§ Requirement
Look through the records and copy each line with the string "LIST" in it.
○ ○ ○ ○ ○
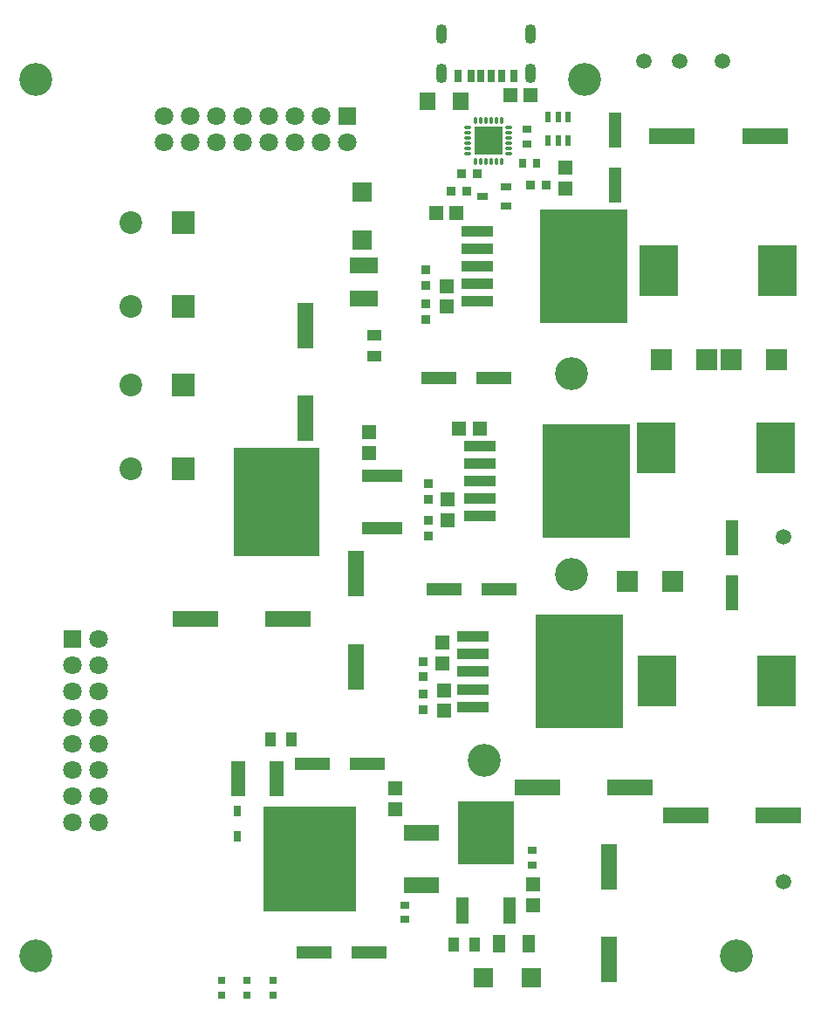
<source format=gbr>
%TF.GenerationSoftware,KiCad,Pcbnew,9.0.6*%
%TF.CreationDate,2026-02-04T05:23:13+09:00*%
%TF.ProjectId,zudo-pd,7a75646f-2d70-4642-9e6b-696361645f70,rev?*%
%TF.SameCoordinates,Original*%
%TF.FileFunction,Soldermask,Top*%
%TF.FilePolarity,Negative*%
%FSLAX46Y46*%
G04 Gerber Fmt 4.6, Leading zero omitted, Abs format (unit mm)*
G04 Created by KiCad (PCBNEW 9.0.6) date 2026-02-04 05:23:13*
%MOMM*%
%LPD*%
G01*
G04 APERTURE LIST*
%ADD10R,3.080000X1.020000*%
%ADD11R,8.500000X11.000000*%
%ADD12R,1.490000X1.730000*%
%ADD13R,1.410000X1.350000*%
%ADD14R,4.500000X1.650000*%
%ADD15R,1.200000X3.500000*%
%ADD16R,3.500000X1.200000*%
%ADD17R,0.900000X0.800000*%
%ADD18R,1.350000X1.410000*%
%ADD19R,1.650000X4.500000*%
%ADD20R,0.800000X0.900000*%
%ADD21R,2.000000X2.000000*%
%ADD22R,0.530000X1.070000*%
%ADD23O,1.100000X1.900000*%
%ADD24R,0.700000X1.200000*%
%ADD25R,0.800000X1.200000*%
%ADD26R,2.200000X2.200000*%
%ADD27C,2.200000*%
%ADD28R,1.800000X1.780000*%
%ADD29C,1.800000*%
%ADD30R,1.780000X1.800000*%
%ADD31R,3.730000X5.000000*%
%ADD32R,0.800000X0.800000*%
%ADD33R,0.860000X0.810000*%
%ADD34C,1.500000*%
%ADD35R,1.900000X1.900000*%
%ADD36R,0.800000X1.000000*%
%ADD37O,0.280000X0.700000*%
%ADD38O,0.700000X0.280000*%
%ADD39R,2.800000X2.800000*%
%ADD40R,4.000000X1.300000*%
%ADD41R,8.400000X10.570000*%
%ADD42R,3.500000X1.600000*%
%ADD43R,9.000000X10.200000*%
%ADD44R,1.270000X2.540000*%
%ADD45R,5.400000X6.100000*%
%ADD46R,1.000000X0.800000*%
%ADD47R,1.190000X1.730000*%
%ADD48R,1.130000X1.380000*%
%ADD49R,2.780000X1.490000*%
%ADD50R,1.410000X3.500000*%
%ADD51R,1.380000X1.130000*%
%ADD52R,0.810000X0.860000*%
%ADD53C,3.200000*%
G04 APERTURE END LIST*
D10*
%TO.C,U2*%
X43840000Y-21702500D03*
X43840000Y-23402500D03*
X43840000Y-25102500D03*
X43840000Y-26802500D03*
X43840000Y-28502500D03*
D11*
X54160000Y-25102500D03*
%TD*%
D12*
%TO.C,C1*%
X39010000Y-9050000D03*
X42190000Y-9050000D03*
%TD*%
D13*
%TO.C,C2*%
X49020000Y-8520000D03*
X47020000Y-8520000D03*
%TD*%
D14*
%TO.C,C3*%
X62720000Y-12500000D03*
X71720000Y-12500000D03*
%TD*%
D15*
%TO.C,C4*%
X68560000Y-51382500D03*
X68560000Y-56722500D03*
%TD*%
%TO.C,C5*%
X57220000Y-17170000D03*
X57220000Y-11830000D03*
%TD*%
D13*
%TO.C,C6*%
X41800000Y-19900000D03*
X39800000Y-19900000D03*
%TD*%
D16*
%TO.C,C7*%
X45460000Y-35902500D03*
X40120000Y-35902500D03*
%TD*%
D13*
%TO.C,C8*%
X44060000Y-40802500D03*
X42060000Y-40802500D03*
%TD*%
D14*
%TO.C,C11*%
X73060000Y-78302500D03*
X64060000Y-78302500D03*
%TD*%
%TO.C,C14*%
X25450000Y-59302500D03*
X16450000Y-59302500D03*
%TD*%
D17*
%TO.C,C15*%
X36750000Y-87050000D03*
X36750000Y-88450000D03*
%TD*%
D18*
%TO.C,C17*%
X33350000Y-41202500D03*
X33350000Y-43202500D03*
%TD*%
%TO.C,C18*%
X35870000Y-77742500D03*
X35870000Y-75742500D03*
%TD*%
D19*
%TO.C,C20*%
X32050000Y-54902500D03*
X32050000Y-63902500D03*
%TD*%
%TO.C,C21*%
X27150000Y-39802500D03*
X27150000Y-30802500D03*
%TD*%
D16*
%TO.C,C22*%
X33340000Y-91642500D03*
X28000000Y-91642500D03*
%TD*%
%TO.C,C23*%
X33170000Y-73342500D03*
X27830000Y-73342500D03*
%TD*%
D17*
%TO.C,C30*%
X48600000Y-11800000D03*
X48600000Y-13200000D03*
%TD*%
D18*
%TO.C,C33*%
X40560000Y-68202500D03*
X40560000Y-66202500D03*
%TD*%
D20*
%TO.C,C34*%
X48200000Y-15100000D03*
X49600000Y-15100000D03*
%TD*%
D18*
%TO.C,C35*%
X52400000Y-15500000D03*
X52400000Y-17500000D03*
%TD*%
D21*
%TO.C,D1*%
X72860000Y-34102500D03*
X68460000Y-34102500D03*
%TD*%
%TO.C,D2*%
X61660000Y-34102500D03*
X66060000Y-34102500D03*
%TD*%
D22*
%TO.C,D4*%
X50700000Y-12900000D03*
X51650000Y-12900000D03*
X52600000Y-12900000D03*
X52600000Y-10600000D03*
X51650000Y-10600000D03*
X50700000Y-10600000D03*
%TD*%
D23*
%TO.C,J1*%
X49000000Y-6380000D03*
X49000000Y-2570000D03*
X40360000Y-6380000D03*
X40360000Y-2570000D03*
D24*
X45180000Y-6630000D03*
X43180000Y-6630000D03*
D25*
X41980000Y-6630000D03*
D24*
X44180000Y-6630000D03*
X46180000Y-6630000D03*
D25*
X47380000Y-6630000D03*
%TD*%
D26*
%TO.C,J9*%
X15240000Y-28950000D03*
D27*
X10160000Y-28950000D03*
%TD*%
D28*
%TO.C,J10*%
X4500000Y-61200000D03*
D29*
X7040000Y-61200000D03*
X4500000Y-63740000D03*
X7040000Y-63740000D03*
X4500000Y-66280000D03*
X7040000Y-66280000D03*
X4500000Y-68820000D03*
X7040000Y-68820000D03*
X4500000Y-71360000D03*
X7040000Y-71360000D03*
X4500000Y-73900000D03*
X7040000Y-73900000D03*
X4500000Y-76440000D03*
X7040000Y-76440000D03*
X4500000Y-78980000D03*
X7040000Y-78980000D03*
%TD*%
%TO.C,J11*%
X13460000Y-13015000D03*
X13460000Y-10475000D03*
X16000000Y-13015000D03*
X16000000Y-10475000D03*
X18540000Y-13015000D03*
X18540000Y-10475000D03*
X21080000Y-13015000D03*
X21080000Y-10475000D03*
X23620000Y-13015000D03*
X23620000Y-10475000D03*
X26160000Y-13015000D03*
X26160000Y-10475000D03*
X28700000Y-13015000D03*
X28700000Y-10475000D03*
X31240000Y-13015000D03*
D30*
X31240000Y-10475000D03*
%TD*%
D31*
%TO.C,L3*%
X61290000Y-65302500D03*
X72830000Y-65302500D03*
%TD*%
D32*
%TO.C,LED2*%
X19000000Y-95802500D03*
X19000000Y-94302500D03*
%TD*%
%TO.C,LED3*%
X21500000Y-95802500D03*
X21500000Y-94302500D03*
%TD*%
%TO.C,LED4*%
X24000000Y-95802500D03*
X24000000Y-94302500D03*
%TD*%
D33*
%TO.C,R2*%
X38860000Y-25452500D03*
X38860000Y-26952500D03*
%TD*%
%TO.C,R4*%
X39060000Y-47652500D03*
X39060000Y-46152500D03*
%TD*%
%TO.C,R5*%
X38560000Y-66602500D03*
X38560000Y-68102500D03*
%TD*%
D34*
%TO.C,TP2*%
X63460000Y-5170000D03*
%TD*%
D35*
%TO.C,TVS1*%
X32600000Y-22530000D03*
X32600000Y-17870000D03*
%TD*%
D36*
%TO.C,TVS2*%
X20570000Y-80342500D03*
X20570000Y-77942500D03*
%TD*%
D35*
%TO.C,TVS3*%
X44430000Y-94102500D03*
X49090000Y-94102500D03*
%TD*%
D37*
%TO.C,U1*%
X46150000Y-10900000D03*
X45650000Y-10900000D03*
X45150000Y-10900000D03*
X44650000Y-10900000D03*
X44150000Y-10900000D03*
X43650000Y-10900000D03*
D38*
X42900000Y-11650000D03*
X42900000Y-12150000D03*
X42900000Y-12650000D03*
X42900000Y-13150000D03*
X42900000Y-13650000D03*
X42900000Y-14150000D03*
D37*
X43650000Y-14900000D03*
X44150000Y-14900000D03*
X44650000Y-14900000D03*
X45150000Y-14900000D03*
X45650000Y-14900000D03*
X46150000Y-14900000D03*
D38*
X46900000Y-14150000D03*
X46900000Y-13650000D03*
X46900000Y-13150000D03*
X46900000Y-12650000D03*
X46900000Y-12150000D03*
X46900000Y-11650000D03*
D39*
X44890000Y-12900000D03*
%TD*%
D10*
%TO.C,U3*%
X44040000Y-42502500D03*
X44040000Y-44202500D03*
X44040000Y-45902500D03*
X44040000Y-47602500D03*
X44040000Y-49302500D03*
D11*
X54360000Y-45902500D03*
%TD*%
D40*
%TO.C,U6*%
X34550000Y-50442500D03*
X34550000Y-45362500D03*
D41*
X24370000Y-47902500D03*
%TD*%
D42*
%TO.C,U7*%
X38370000Y-85082500D03*
D43*
X27570000Y-82542500D03*
D42*
X38370000Y-80002500D03*
%TD*%
D44*
%TO.C,U8*%
X42360000Y-87552500D03*
D45*
X44650000Y-80052500D03*
D44*
X46940000Y-87542500D03*
%TD*%
D46*
%TO.C,Q1*%
X46650000Y-19250000D03*
X46650000Y-17350000D03*
X44350000Y-18300000D03*
%TD*%
D18*
%TO.C,C19*%
X49240000Y-87042500D03*
X49240000Y-85042500D03*
%TD*%
D26*
%TO.C,J7*%
X15240000Y-36610000D03*
D27*
X10160000Y-36610000D03*
%TD*%
D34*
%TO.C,TP1*%
X59960000Y-5220000D03*
%TD*%
D18*
%TO.C,C32*%
X40960000Y-47702500D03*
X40960000Y-49702500D03*
%TD*%
D31*
%TO.C,L2*%
X61190000Y-42702500D03*
X72730000Y-42702500D03*
%TD*%
D17*
%TO.C,C16*%
X49140000Y-81750000D03*
X49140000Y-83150000D03*
%TD*%
D47*
%TO.C,PTC3*%
X45910000Y-90802500D03*
X48810000Y-90802500D03*
%TD*%
D48*
%TO.C,R9*%
X43560000Y-90902500D03*
X41560000Y-90902500D03*
%TD*%
D49*
%TO.C,PTC1*%
X32800000Y-28200000D03*
X32800000Y-25000000D03*
%TD*%
D33*
%TO.C,R1*%
X38860000Y-30252500D03*
X38860000Y-28752500D03*
%TD*%
D50*
%TO.C,PTC2*%
X24320000Y-74742500D03*
X20620000Y-74742500D03*
%TD*%
D34*
%TO.C,TP5*%
X73560000Y-84802500D03*
%TD*%
D51*
%TO.C,R7*%
X33800000Y-31800000D03*
X33800000Y-33800000D03*
%TD*%
D33*
%TO.C,R3*%
X39060000Y-49752500D03*
X39060000Y-51252500D03*
%TD*%
D52*
%TO.C,R11*%
X42300000Y-16100000D03*
X43800000Y-16100000D03*
%TD*%
D48*
%TO.C,R8*%
X25750000Y-71000000D03*
X23750000Y-71000000D03*
%TD*%
D18*
%TO.C,C31*%
X40860000Y-27002500D03*
X40860000Y-29002500D03*
%TD*%
D52*
%TO.C,R12*%
X49000000Y-17200000D03*
X50500000Y-17200000D03*
%TD*%
D16*
%TO.C,C9*%
X45960000Y-56402500D03*
X40620000Y-56402500D03*
%TD*%
D14*
%TO.C,C24*%
X58640000Y-75600000D03*
X49640000Y-75600000D03*
%TD*%
D52*
%TO.C,R13*%
X42800000Y-17800000D03*
X41300000Y-17800000D03*
%TD*%
D26*
%TO.C,J8*%
X15240000Y-44700000D03*
D27*
X10160000Y-44700000D03*
%TD*%
D33*
%TO.C,R6*%
X38560000Y-64902500D03*
X38560000Y-63402500D03*
%TD*%
D21*
%TO.C,D3*%
X62760000Y-55602500D03*
X58360000Y-55602500D03*
%TD*%
D26*
%TO.C,J6*%
X15240000Y-20850000D03*
D27*
X10160000Y-20850000D03*
%TD*%
D31*
%TO.C,L1*%
X72930000Y-25502500D03*
X61390000Y-25502500D03*
%TD*%
D18*
%TO.C,C10*%
X40460000Y-61602500D03*
X40460000Y-63602500D03*
%TD*%
D34*
%TO.C,TP4*%
X73560000Y-51302500D03*
%TD*%
%TO.C,TP3*%
X67600000Y-5200000D03*
%TD*%
D19*
%TO.C,C25*%
X56560000Y-83302500D03*
X56560000Y-92302500D03*
%TD*%
D10*
%TO.C,U4*%
X43400000Y-61002500D03*
X43400000Y-62702500D03*
X43400000Y-64402500D03*
X43400000Y-66102500D03*
X43400000Y-67802500D03*
D11*
X53720000Y-64402500D03*
%TD*%
D53*
%TO.C,REF\u002A\u002A*%
X69000000Y-92000000D03*
%TD*%
%TO.C,REF\u002A\u002A*%
X1000000Y-7000000D03*
%TD*%
%TO.C,REF\u002A\u002A*%
X54250000Y-7000000D03*
%TD*%
%TO.C,REF\u002A\u002A*%
X1000000Y-92000000D03*
%TD*%
%TO.C,REF\u002A\u002A*%
X53000000Y-55000000D03*
%TD*%
%TO.C,REF\u002A\u002A*%
X53000000Y-35500000D03*
%TD*%
%TO.C,REF\u002A\u002A*%
X44500000Y-73000000D03*
%TD*%
M02*

</source>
○ ○ ○ ○ ○
§ Solution to this problem
G04 APERTURE LIST*
G04 APERTURE END LIST*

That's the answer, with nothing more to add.